DESCRIPTION OF THE TASK —
Reproduce the listing that follows, unchanged and complete.
========================================
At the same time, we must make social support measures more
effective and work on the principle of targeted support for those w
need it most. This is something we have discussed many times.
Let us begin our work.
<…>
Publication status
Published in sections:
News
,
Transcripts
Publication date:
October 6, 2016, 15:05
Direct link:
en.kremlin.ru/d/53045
========================================
FINAL ANSWER —
At the same time, we must make social support measures more
effective and work on the principle of targeted support for those w
need it most. This is something we have discussed many times.
Let us begin our work.
<…>
Publication status
Published in sections:
News
,
Transcripts
Publication date:
October 6, 2016, 15:05
Direct link:
en.kremlin.ru/d/53045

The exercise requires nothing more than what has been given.